Borsa yatırım fonlarını anlamak hisse sentlerini anlamak kadar kolaydır. Borsa yatırım fonları diğer fonlarla aynı özellikleri taşımanın yanı sıra organize borsalarda aynı hisse senetleri gibi alınıp satılmaktadır. BYF’lerin performansı taklit etmeyi amaçladığı dayanak varlığın performansına bağlıdır. Örneğin GOLDIST olarak bilinen İstanbul Gold B tipi altın borsa yatırım fonu Borsa İstanbul’a ‘’GLDTR’’ adı altında kote edilmiş bir borsa yatırım fonudur. Dayank varlığı altın olduğundan dolayı altın performansına bağlı olarak bu fon değer kazanır ya da değer kaybeder.
Borsa yatırım fonlarını diğer fonlardan ayıran bir diğer özellik ise, BYF’ler dayanak bir varlığı replike etmeye çalıştıklarından dolayı pasif yönetim (statik) stratejisiyle yönetilirken gelenksel yatırım fonları büyüme amacından ötürü aktif yönetim (dinamik) şeklinde yönetilirler.
BIST endeksini takip eden bir portföy ile BIST endeksini dayanak varlık olarak takip etmeye çalışan bir borsa yatırım fonu aynı getiriyi sağlarlar ancak, BIST endeksini takip etmeye çalışan bir portföy için, portföye alınan her bir hisse için ayrı ayrı maliyet oluşurken, BIST’u takip etmeyi amaçlayan bir BYF için bu maliyetler sadece alınan BYF için oluşacağı için büyük bir maliyet avantajı sağlayacaktır.
Yatırımcıların diğer fonlara göre BYF’lere daha fazla yönelmesinin bir diğer nedeni de, hisse senetlerine has özelliklerin bu fonlarda kullanılmasıdır. Örneğin, açığa satış, limitli satış ve benzeri. Vergi avantajının da olması yüksek gelir vergisi uygulayan ülkelerdeki yatırımcıların BYF’lere yönelmesini sağlıyor. Bunun altında yatan neden ise, BYF’lerin pasif yönetim altında olmaları ve bu nedenle diğer fonlar gibi değerlendirilmelerinden kaynaklanmaktadır.
BYF’ler oldukça transparan yatırım araçlarıdır. Fonları alırken fon içeriği çok kompleks olduğundan bu fonu çözmek uzmanlık gerektiriyor. BYF’lerde böyle bir uzmanlığa gerek yoktur.
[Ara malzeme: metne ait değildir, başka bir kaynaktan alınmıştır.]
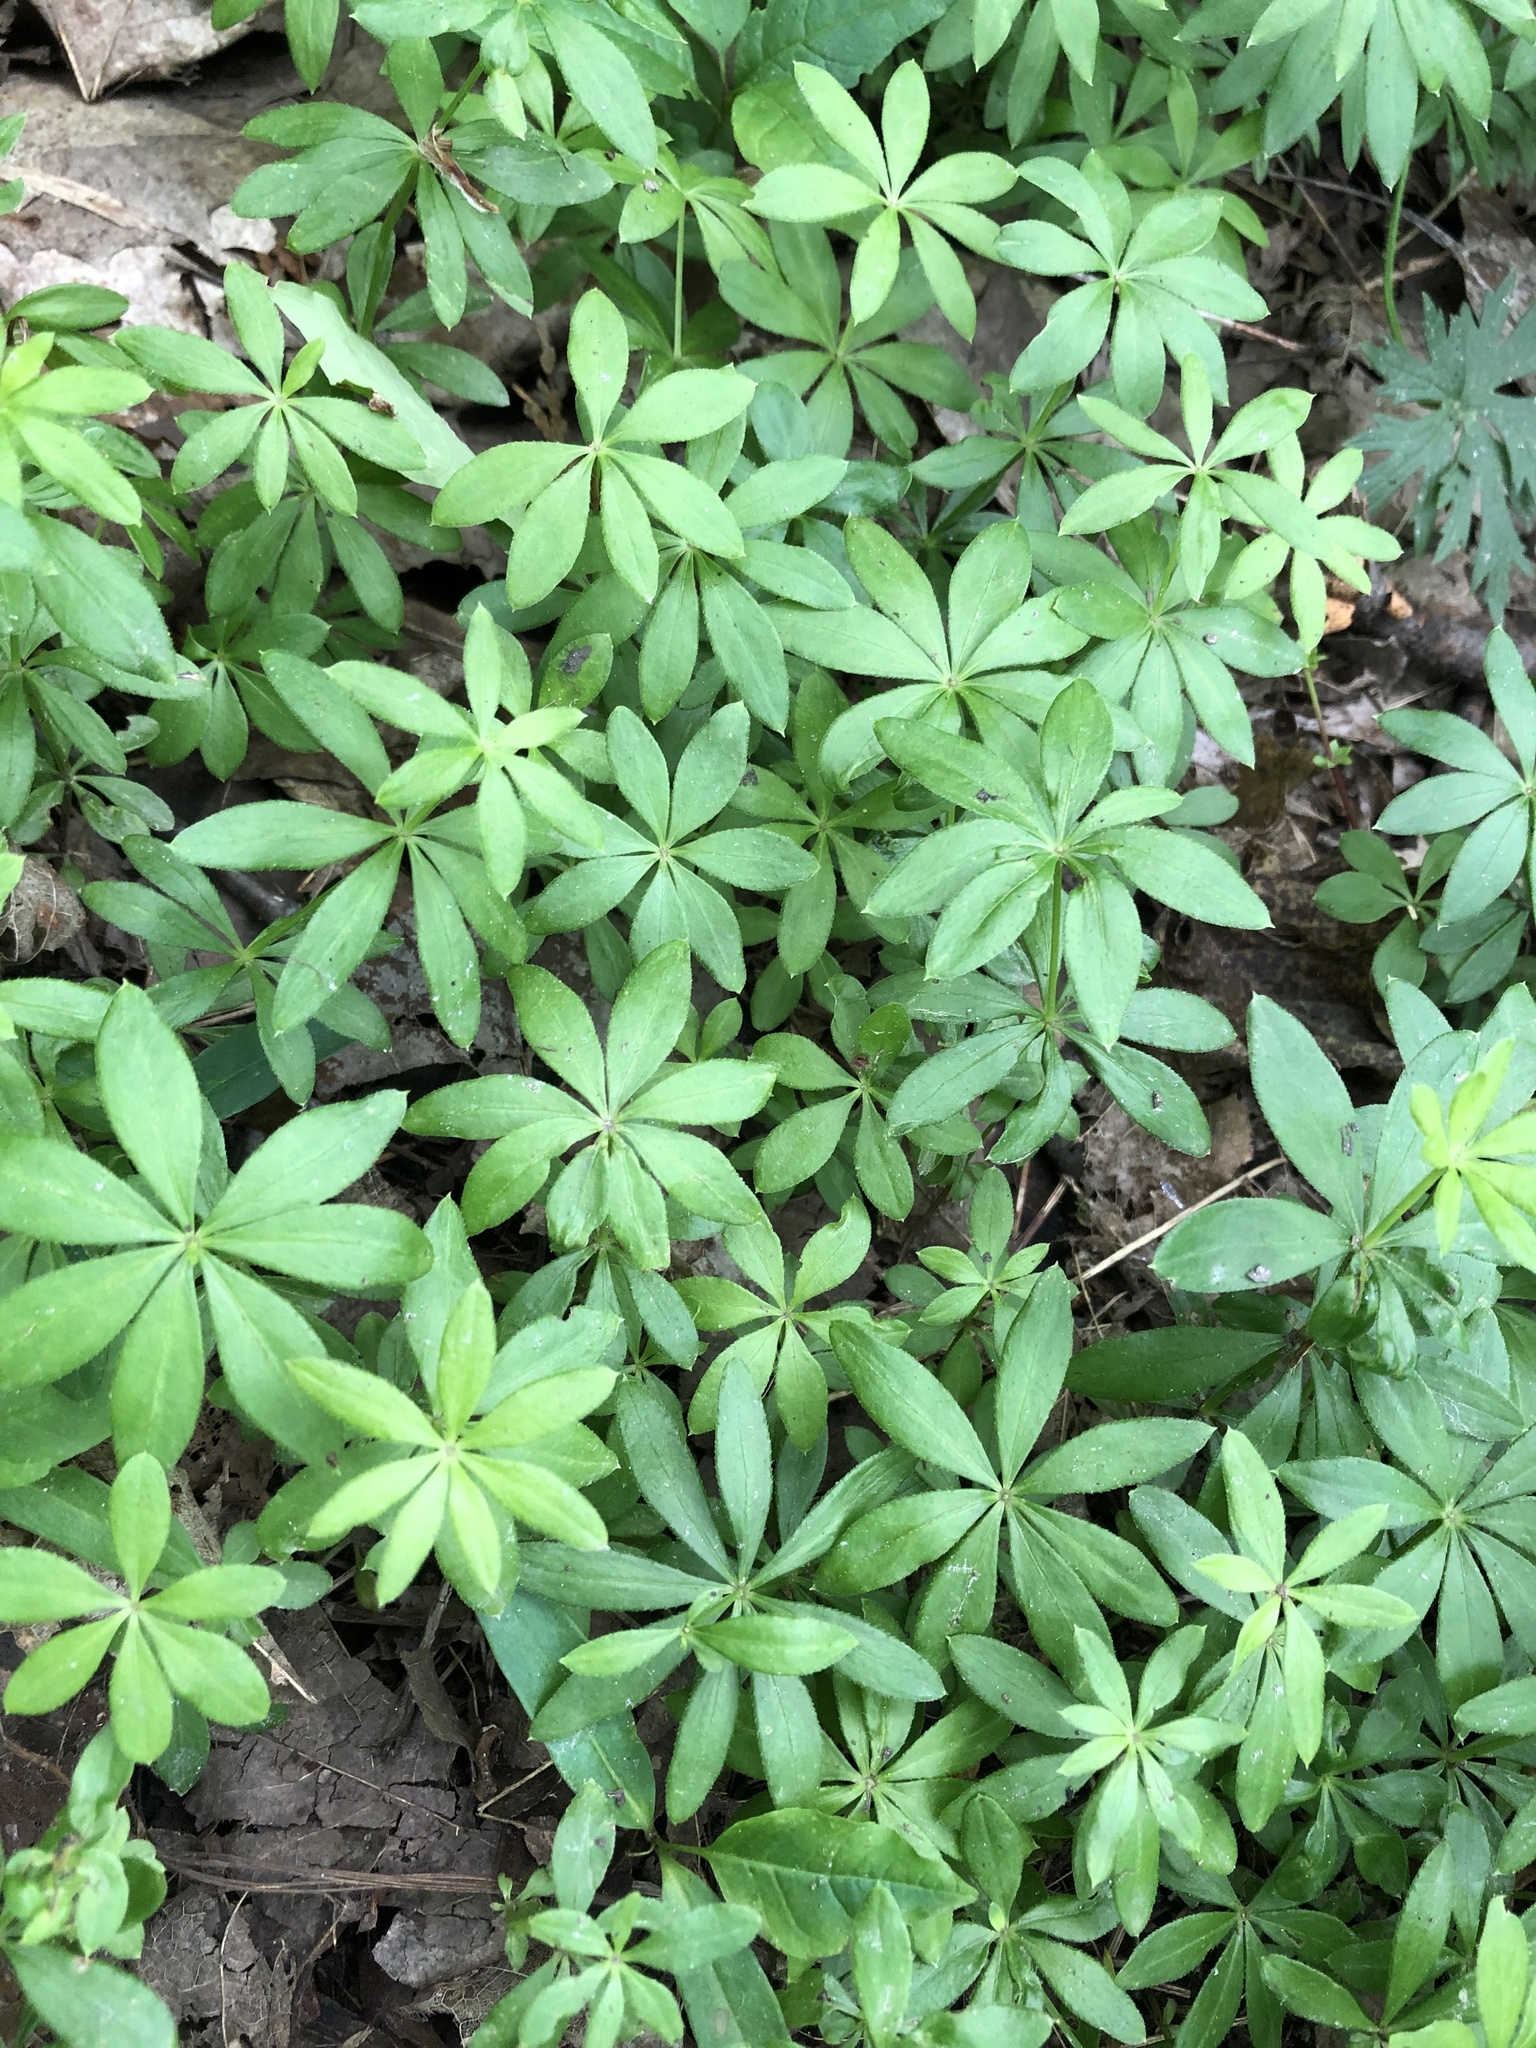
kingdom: Plantae
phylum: Tracheophyta
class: Magnoliopsida
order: Gentianales
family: Rubiaceae
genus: Galium
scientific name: Galium odoratum
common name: Sweet woodruff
BYF’leri satın alan kişi finans alanında bilgisiz dahi olsa dayanak varlığın fiyatına ve gidişatına bakarak satın aldığı BYF’nin ne durumda olduğunu bilecektir.
Türkiye’de yabancı yatırım araçların kıt olması dolayısıyla BYF’ler bu konudaki açığı az da olsa kapatmaktadır. Türkiye’de kote edilmiş bir kaç BYF, yabancı endeksleri dayanak varlık olarak tutmaktadır. Böylelikle yatırımcı, minimum maliyetle yabancı endekslere yatırım yapmış olacaktır. Bunun yanında eğer yatırımcının yönettiği bir portföy var ise, elinde olmayan, Türkiye’ye has olumsuzluklara karşı kendini korumaya alabileceği mükemmel çeşitlendirme olanağı sağlayan bir araç haline gelmektedir.
Borsa yatırım fonları, her kitleden yatırımcı için çok güçlü bir araçtır. Bu aracı iyi anlamak, kullanmak ve alternatif olarak portföyde çeşitlendirme amacıyla bulundurmak, ülkemizde neredeyse her yıl yaşanan siyasi ve ekonomik krizlere karşı az da olsa korunma şansı sağlayacaktır.